The Cyber Storm exercise is a biennial simulated exercise overseen by the United States Department of Homeland Security that took place February 6 through February 10, 2006 with the purpose of testing the nation's defenses against digital espionage.[1] [2] The simulation was targeted primarily at American security organizations but officials from the United Kingdom, Canada, Australia and New Zealand participated as well.[3]
The first Cyber Storm exercise took place February 6 through February 10, 2006 with the purpose of testing the nation's defenses against digital espionage.
The exercise simulated a large scale attack on critical digital infrastructure such as communications, transportation, and energy production. The simulation took place a series of incidents which included:
During the exercise the computers running the simulation came under attack by the players themselves. Heavily censored files released to the Associated Press reveal that at some time during the exercise the organizers sent every one involved an e-mail marked "IMPORTANT!" telling the participants in the simulation not to attack the game's control computers.[4]
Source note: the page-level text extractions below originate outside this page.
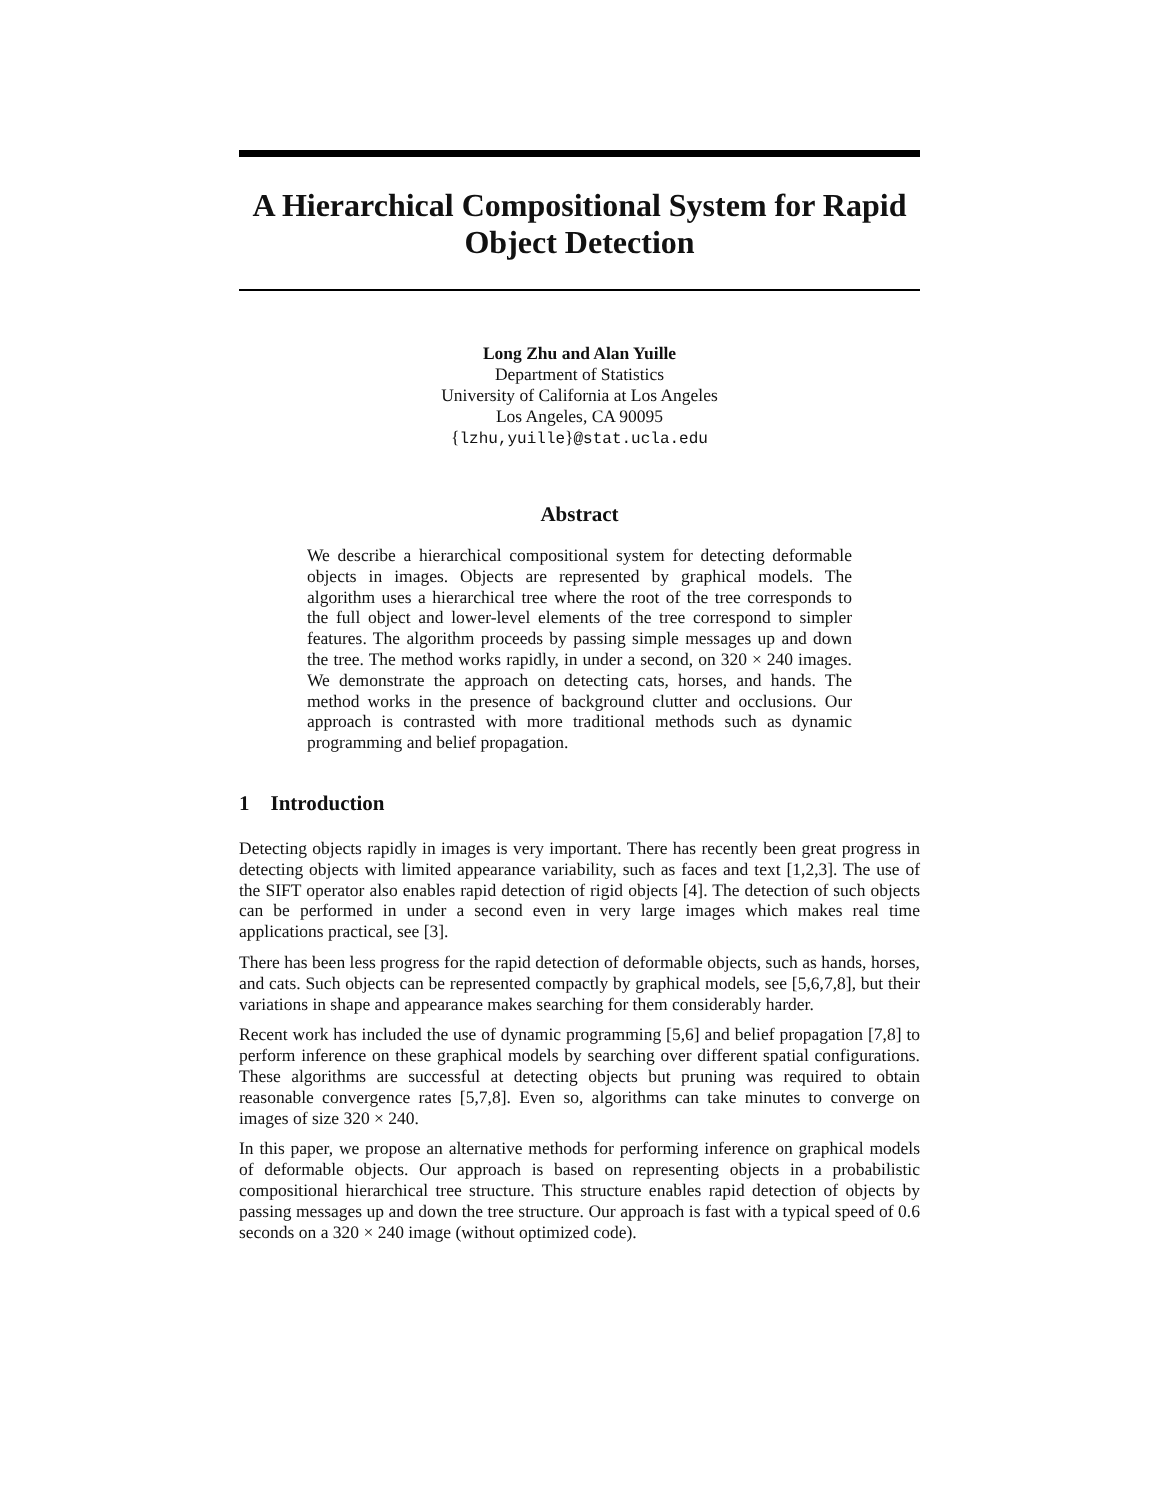A Hierarchical Compositional System for Rapid Object Detection
Long Zhu and Alan Yuille
Department of Statistics
University of California at Los Angeles
Los Angeles, CA 90095
{lzhu,yuille}@stat.ucla.edu
Abstract
We describe a hierarchical compositional system for detecting deformable objects in images. Objects are represented by graphical models. The algorithm uses a hierarchical tree where the root of the tree corresponds to the full object and lower-level elements of the tree correspond to simpler features. The algorithm proceeds by passing simple messages up and down the tree. The method works rapidly, in under a second, on 320 × 240 images. We demonstrate the approach on detecting cats, horses, and hands. The method works in the presence of background clutter and occlusions. Our approach is contrasted with more traditional methods such as dynamic programming and belief propagation.
1 Introduction
Detecting objects rapidly in images is very important. There has recently been great progress in detecting objects with limited appearance variability, such as faces and text [1,2,3]. The use of the SIFT operator also enables rapid detection of rigid objects [4]. The detection of such objects can be performed in under a second even in very large images which makes real time applications practical, see [3].
There has been less progress for the rapid detection of deformable objects, such as hands, horses, and cats. Such objects can be represented compactly by graphical models, see [5,6,7,8], but their variations in shape and appearance makes searching for them considerably harder.
Recent work has included the use of dynamic programming [5,6] and belief propagation [7,8] to perform inference on these graphical models by searching over different spatial configurations. These algorithms are successful at detecting objects but pruning was required to obtain reasonable convergence rates [5,7,8]. Even so, algorithms can take minutes to converge on images of size 320 × 240.
In this paper, we propose an alternative methods for performing inference on graphical models of deformable objects. Our approach is based on representing objects in a probabilistic compositional hierarchical tree structure. This structure enables rapid detection of objects by passing messages up and down the tree structure. Our approach is fast with a typical speed of 0.6 seconds on a 320 × 240 image (without optimized code).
The Cyber Storm exercise highlighted the gaps and shortcomings of the nation's cyber defenses. The cyber storm exercise report found that institutions under attack had a hard time getting the bigger picture and instead focused on single incidents treating them as "individual and discrete".[5] In light of the test the Department of Homeland Security raised concern that the relatively modest resources assigned to cyber-defense would be "overwhelmed in a real attack".[6]
Cyber Storm II was an international cyber security exercise sponsored by the United States Department of Homeland Security in 2008. The week-long exercise was centered in Washington, DC and concluded on March 15.[7]
Cyber Storm III was an international cyber security exercise sponsored by the United States Department of Homeland Security in 2010. The week-long exercise was centered in Washington, DC and concluded on October 1.[8]